Libérés pour appartenir au Père
La loi est bonne, et c'est bien là le problème. Paul se sert de la loi du mariage pour expliquer la libération qui permet d'appartenir à notre Père, puis décrit le piège de l'intérieur : vouloir le bien, faire le mal, regarder un moi divisé perdre. Le cri n'est pas une doctrine mais un épuisement : qui me délivrera ?

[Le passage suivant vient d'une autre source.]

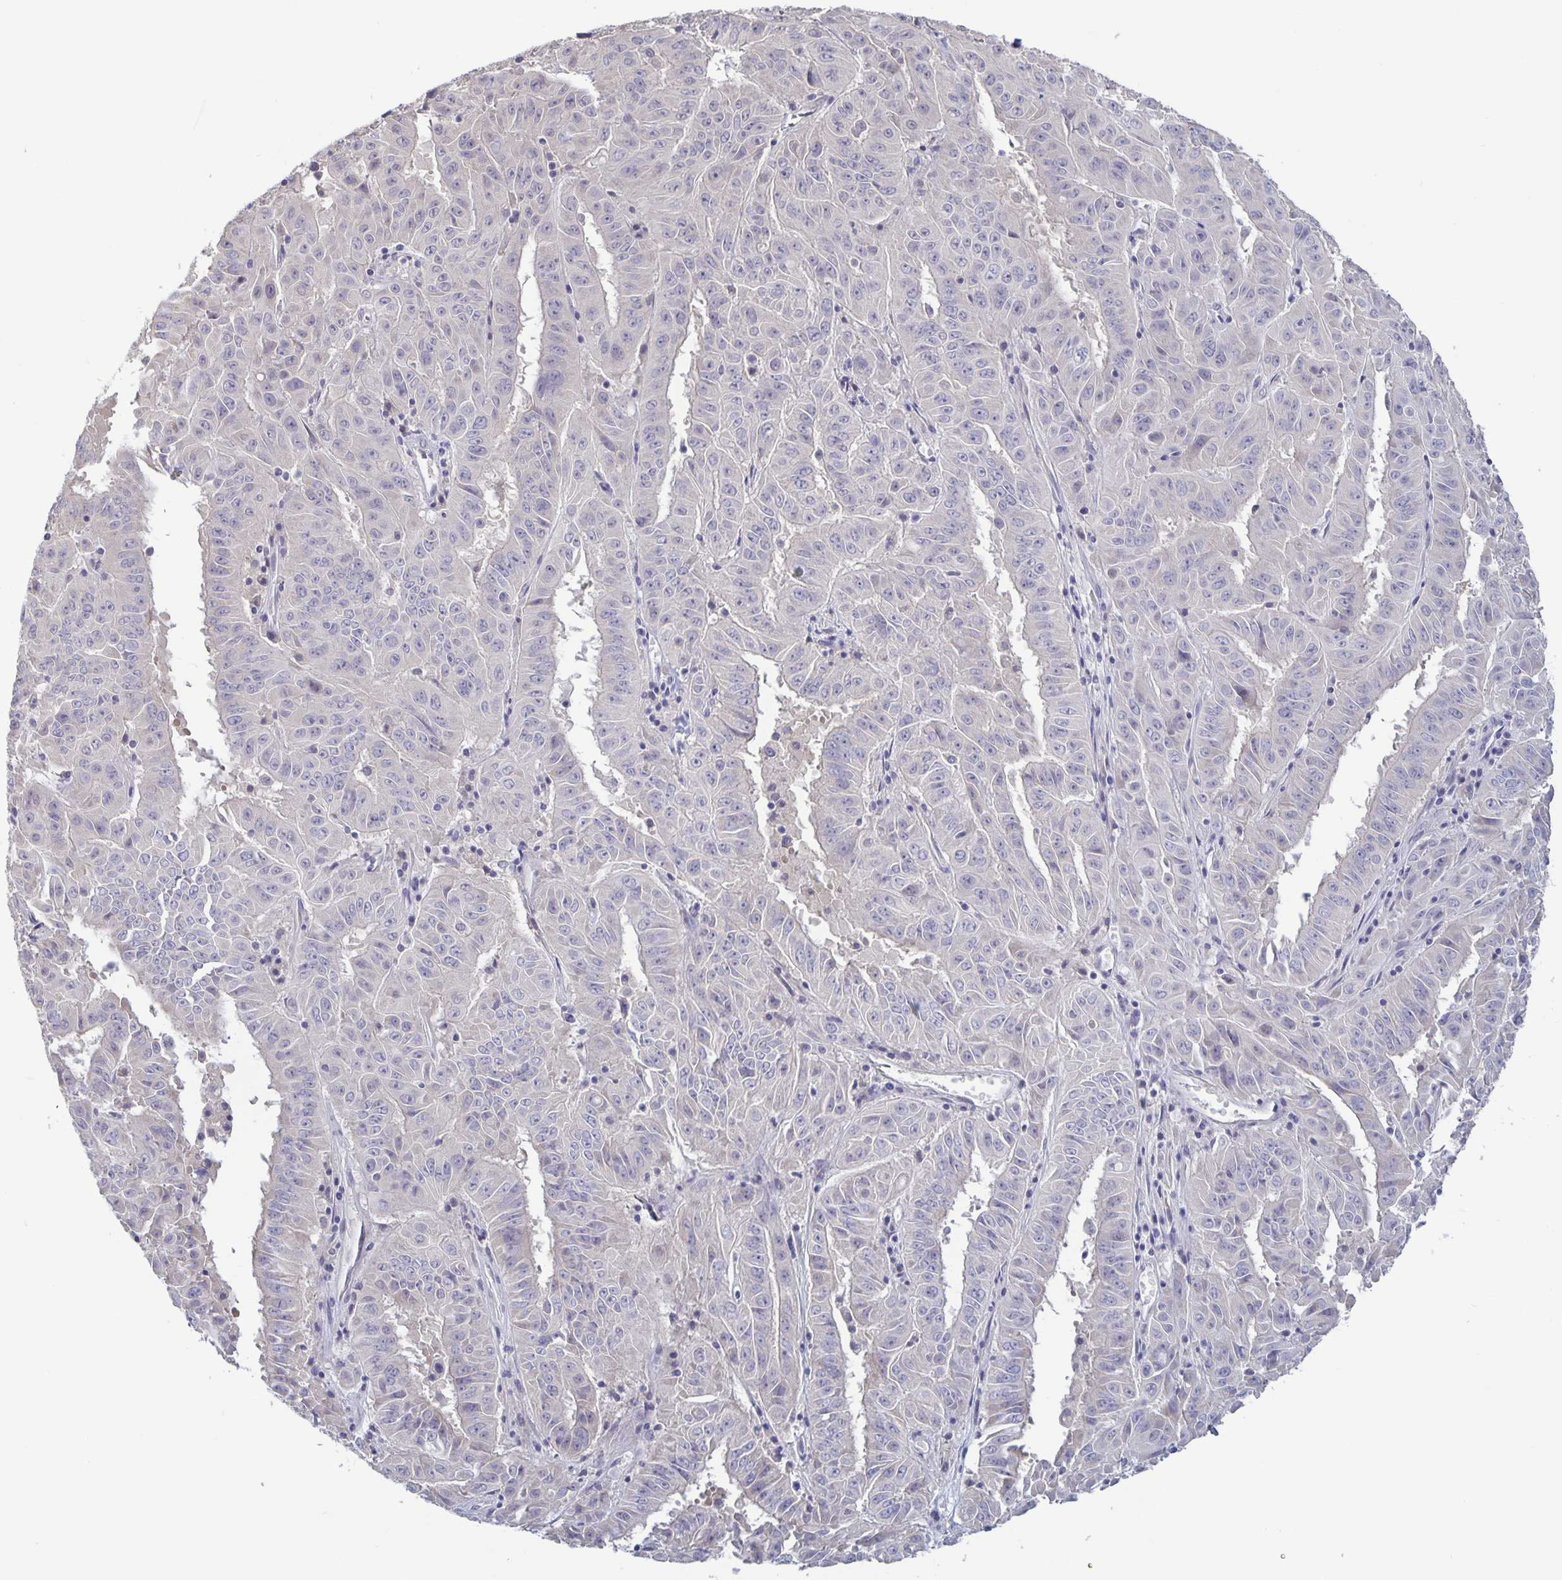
{"staining": {"intensity": "negative", "quantity": "none", "location": "none"}, "tissue": "pancreatic cancer", "cell_type": "Tumor cells", "image_type": "cancer", "snomed": [{"axis": "morphology", "description": "Adenocarcinoma, NOS"}, {"axis": "topography", "description": "Pancreas"}], "caption": "This histopathology image is of pancreatic cancer stained with immunohistochemistry (IHC) to label a protein in brown with the nuclei are counter-stained blue. There is no staining in tumor cells.", "gene": "PLCB3", "patient": {"sex": "male", "age": 63}}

7 1Ou bien ignorez-vous, frères — je parle à des gens qui connaissent la loi — que la loi n'a autorité sur une personne qu'aussi longtemps qu'elle vit ? 2La femme mariée est liée par la loi à son mari tant qu'il vit ; mais si son mari meurt, elle est dégagée de la loi qui la liait à son mari. 3Tant que son mari vit, elle sera appelée adultère si elle devient la femme d'un autre homme ; mais si son mari meurt, elle est affranchie de cette loi — elle n'est pas adultère si elle épouse un autre homme. 4Ainsi, mes frères et sœurs, vous aussi vous avez été mis à mort à l'égard de la loi par le corps du Christ, pour appartenir à un autre — celui qui est ressuscité d'entre les morts — afin que nous portions du fruit pour notre Père. 5Car lorsque nous étions dans la chair, les passions du péché, éveillées par la loi, agissaient dans nos membres pour produire du fruit pour la mort. 6Mais maintenant nous sommes dégagés de la loi, morts à ce qui nous tenait captifs, de sorte que nous servons selon la voie nouvelle de l'Esprit, et non selon la voie ancienne de la lettre écrite.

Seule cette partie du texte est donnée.